Department of Computational and Systems Biology, Agency for Science Technology and Research, Genome Institute of Singapore, Singapore, Singapore.
School of Computing, National University of Singapore, Singapore, Singapore.
Nat Commun. 2022 Jul 22;13(1):4248. doi: 10.1038/s41467-022-31765-8.
Identification of somatic mutations in tumor samples is commonly based on statistical methods in combination with heuristic filters. Here we develop VarNet, an end-to-end deep learning approach for identification of somatic variants from aligned tumor and matched normal DNA reads. VarNet is trained using image representations of 4.6 million high-confidence somatic variants annotated in 356 tumor whole genomes.
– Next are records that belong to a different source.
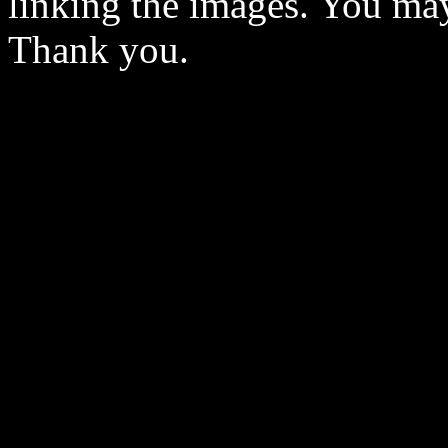
linking the images. You may
Thank you.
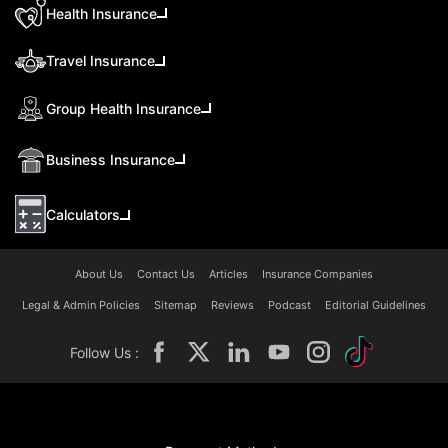
Health Insurance
Travel Insurance
Group Health Insurance
Business Insurance
Calculators
About Us
Contact Us
Articles
Insurance Companies
Legal & Admin Policies
Sitemap
Reviews
Podcast
Editorial Guidelines
Follow Us :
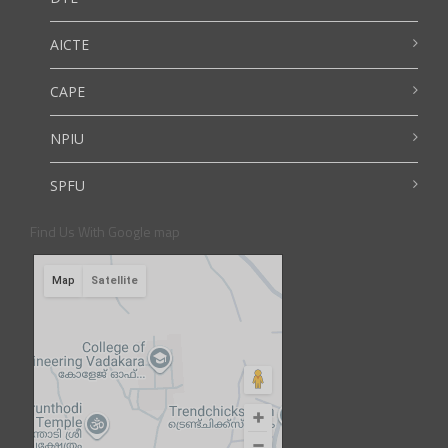
AICTE
CAPE
NPIU
SPFU
Find Us With Google map
Map
Satellite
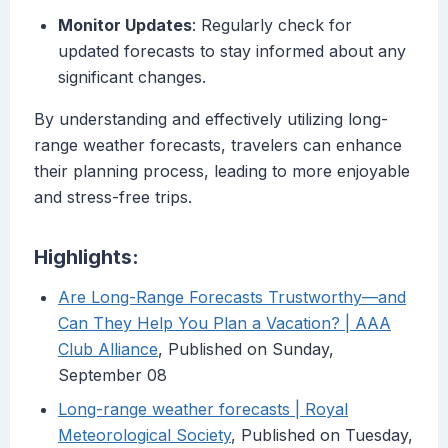
Monitor Updates
: Regularly check for
updated forecasts to stay informed about any
significant changes.
By understanding and effectively utilizing long-
range weather forecasts, travelers can enhance
their planning process, leading to more enjoyable
and stress-free trips.
Highlights:
Are Long-Range Forecasts Trustworthy—and
Can They Help You Plan a Vacation? | AAA
Club Alliance
, Published on Sunday,
September 08
Long-range weather forecasts | Royal
Meteorological Society
, Published on Tuesday,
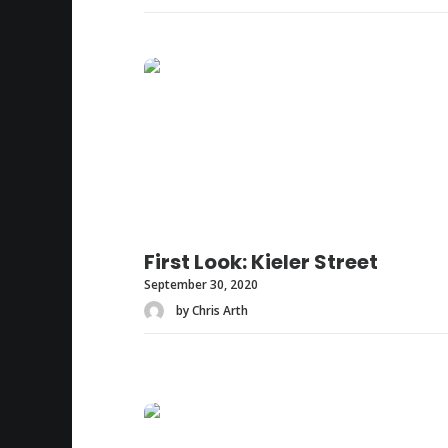
First Look: Kieler Street
September 30, 2020
by Chris Arth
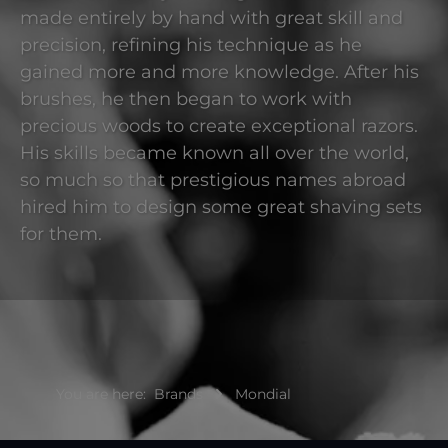
made entirely by hand with great skill and
precision, refining his technique as he
gained more and more knowledge. After his
brushes, he then began to work with
precious woods to create exceptional razors.
His skills became known all over the world,
so much so that prestigious names abroad
hired him to design some great shaving sets
for them.
You are here:
Brands
Mondial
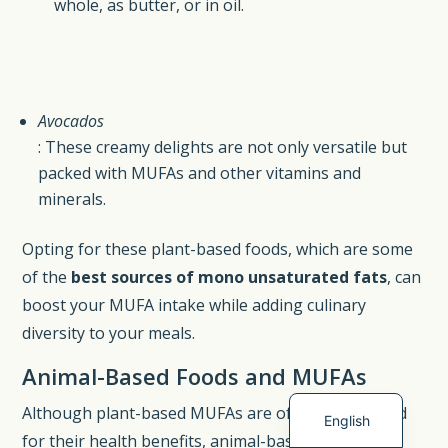
whole, as butter, or in oil.
Avocados
: These creamy delights are not only versatile but
packed with MUFAs and other vitamins and
minerals.
Opting for these plant-based foods, which are some
of the
best sources of mono unsaturated fats
, can
Spanish
boost your MUFA intake while adding culinary
German
diversity to your meals.
French
Animal-Based Foods and MUFAs
Dutch
Although plant-based MUFAs are often spotlighted
English
for their health benefits, animal-based foods also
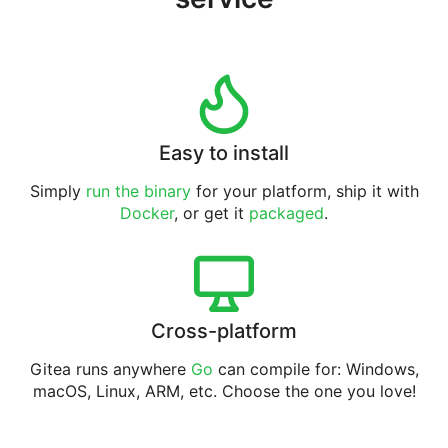
Easy to install
Simply
run the binary
for your platform, ship it with
Docker
, or get it
packaged
.
Cross-platform
Gitea runs anywhere
Go
can compile for: Windows,
macOS, Linux, ARM, etc. Choose the one you love!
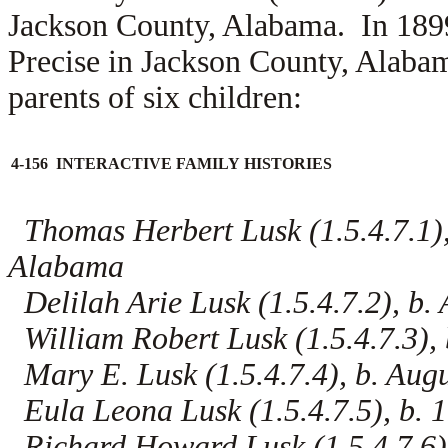
Jackson County, Alabama. In 18
Precise in Jackson County, Alab
parents of six children:
4-156 INTERACTIVE FAMILY HISTORIES
Thomas Herbert Lusk (1.5.4.7.1),
Alabama
Delilah Arie Lusk (1.5.4.7.2), b.
William Robert Lusk (1.5.4.7.3),
Mary E. Lusk (1.5.4.7.4), b. Aug
Eula Leona Lusk (1.5.4.7.5), b. 
Richard Howard Lusk (1.5.4.7.6),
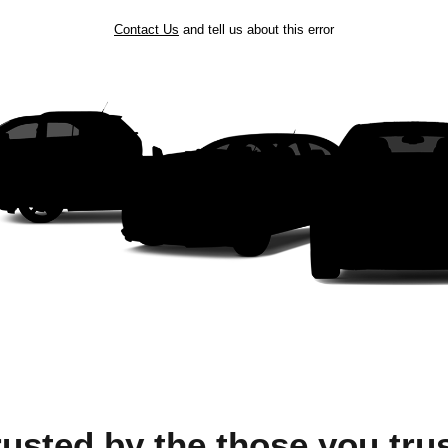
Contact Us
and tell us about this error
rusted by the those you trus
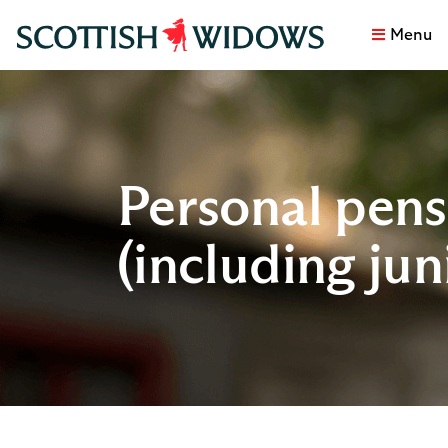
Menu
Personal pens
(including jun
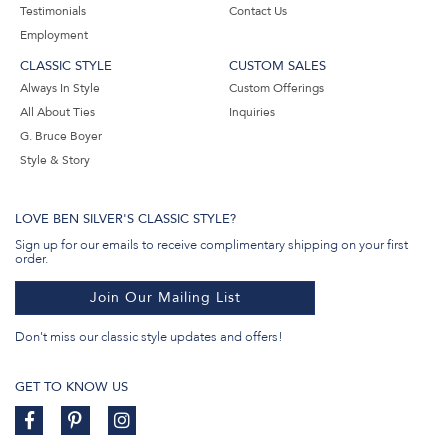
Testimonials
Contact Us
Employment
CLASSIC STYLE
CUSTOM SALES
Always In Style
Custom Offerings
All About Ties
Inquiries
G. Bruce Boyer
Style & Story
LOVE BEN SILVER'S CLASSIC STYLE?
Sign up for our emails to receive complimentary shipping on your first
order.
Join Our Mailing List
Don't miss our classic style updates and offers!
GET TO KNOW US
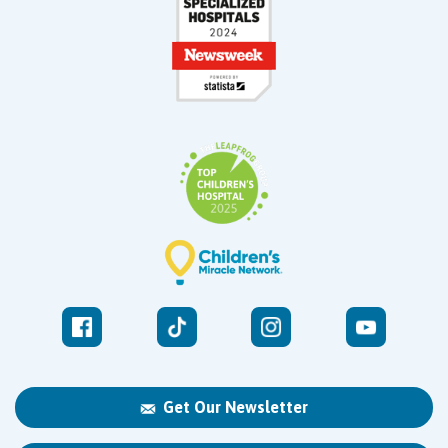
Get Our Newsletter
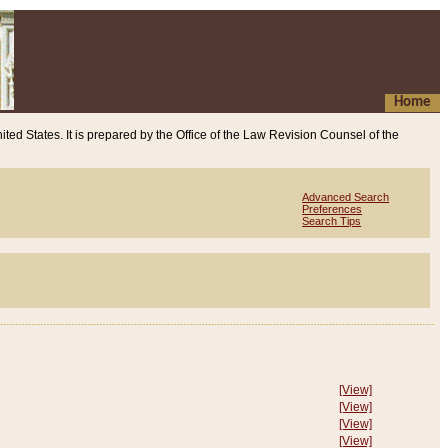
Home
ited States. It is prepared by the Office of the Law Revision Counsel of the
Advanced Search
Preferences
Search Tips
We benchmark VarNet across a range of publicly available datasets, demonstrating performance often exceeding current state-of-the-art methods. Overall, our results demonstrate how a scalable deep learning approach could augment and potentially supplant human engineered features and heuristic filters in somatic variant calling.
肿瘤样本中的体细胞突变的识别通常基于统计方法,并结合启发式过滤器。在这里,我们开发了 VarNet,这是一种从对齐的肿瘤和匹配的正常 DNA 读取中识别体细胞变体的端到端深度学习方法。VarNet 使用在 356 个肿瘤全基因组中注释的 460 万个高可信度体细胞变体的图像表示进行训练。我们在一系列公开可用的数据集上对 VarNet 进行了基准测试,结果表明其性能通常超过当前最先进的方法。总的来说,我们的结果表明,一种可扩展的深度学习方法可以增强并可能替代体细胞变异调用中的人为设计的特征和启发式过滤器。